Para ir de Mendoza a Santiago, a capital do Chile, há duas opções: Pela rota 7 ou seguir pela rota 52 (com muita emoção). Com a bravura dos que não sabem muito bem onde estão se metendo, escolhemos a segunda opção. Todos, sem exceção, desaconselharam esse trecho.
E lá fomos nós em direção à rota 52, mais conhecida como estrada de Villavicencio.
Logo que o concreto ainda em construção do acesso norte da cidade termina, uma placa aterrorizante dá uma idéia do que está por vir. Resumidamente, o aviso diz que a manutenção da estrada é nula no inverno (quando seguir por ali no meio da neve é atestado de insanidade mental) e precária no verão.

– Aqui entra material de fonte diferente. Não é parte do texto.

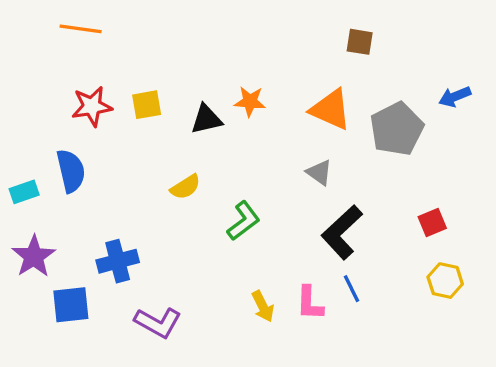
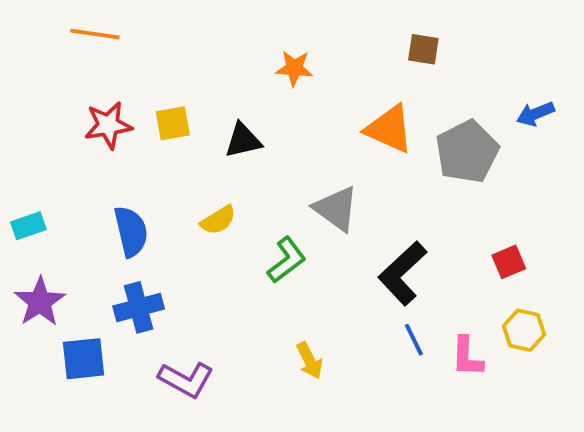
orange star: (250, 101) -> (294, 68), moved
blue semicircle: (71, 171) -> (131, 231), moved
gray triangle: (319, 172) -> (336, 209), moved, size x1.5
pink L-shape: (310, 303) -> (467, 357), moved

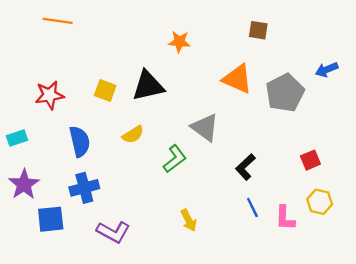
yellow square: (173, 123) -> (105, 90), moved, turned 30
red star: (108, 125) -> (50, 95), moved
black triangle: (243, 140) -> (148, 86), size x1.4
black L-shape: (402, 273) -> (245, 167), size x0.7

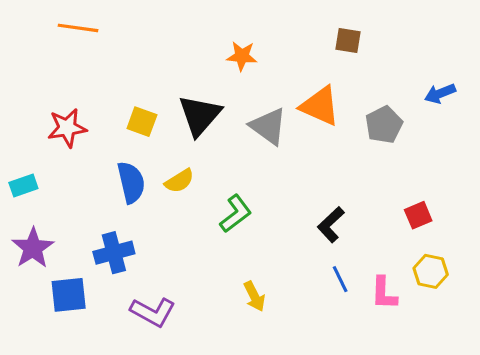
black triangle: (148, 86) -> (200, 115), turned -36
gray pentagon: (285, 93) -> (384, 125), size x0.7
gray triangle: (205, 128) -> (268, 126), moved
blue semicircle: (80, 141) -> (131, 182), moved

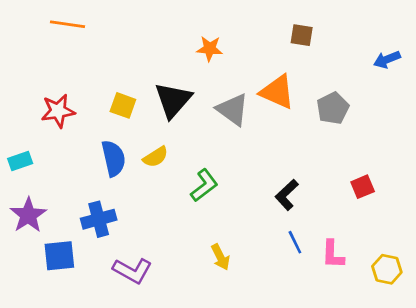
blue arrow: (440, 93) -> (387, 59), moved
yellow hexagon: (431, 271) -> (387, 269), moved

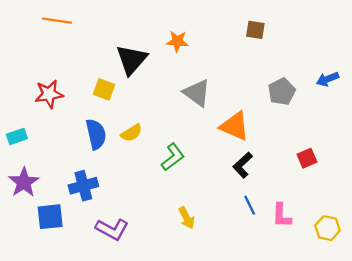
blue arrow: (387, 59) -> (328, 79), moved
orange triangle: (277, 92) -> (235, 126), moved
black triangle: (173, 100) -> (132, 60), moved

O letreiro diz, ainda, que a sinalização é inexistente, que desmoronamentos podem acontecer sem aviso prévio e que se você se der mal, o Estado não se responsabiliza por salvar a sua pele.
A estrada de terra pedregosa tem 360 curvas, algumas fechadíssimas. Além disso, é tão estreita que, em certos pontos, só há espaço para um carro. E para tornar tudo mais emocionante, não há um único metro de guardrail separando estrada e penhascos de até 3200 metros de altura. Ou seja, a velocidade máxima deve ser proporcional ao seu amor à vida.
Depois da ansiedade inicial, a paisagem tão diferente de tudo o que já tinha visto fez com que eu tivesse a sensação de estar em outro mundo.
O ponto alto do percurso, nos dois sentidos (3200 metros) é a Cruz de Paramillos, de onde se pode ver todo o vale de Villavicencio. É, principalmente, a primeira vez que ELE aparece: O pico do Aconcágua, de 6962 metros de altitude, o “teto da América”. A visão é mágica: Montanhas e mais montanhas, aridez total, céu azul e picos nevados. Inesquecível.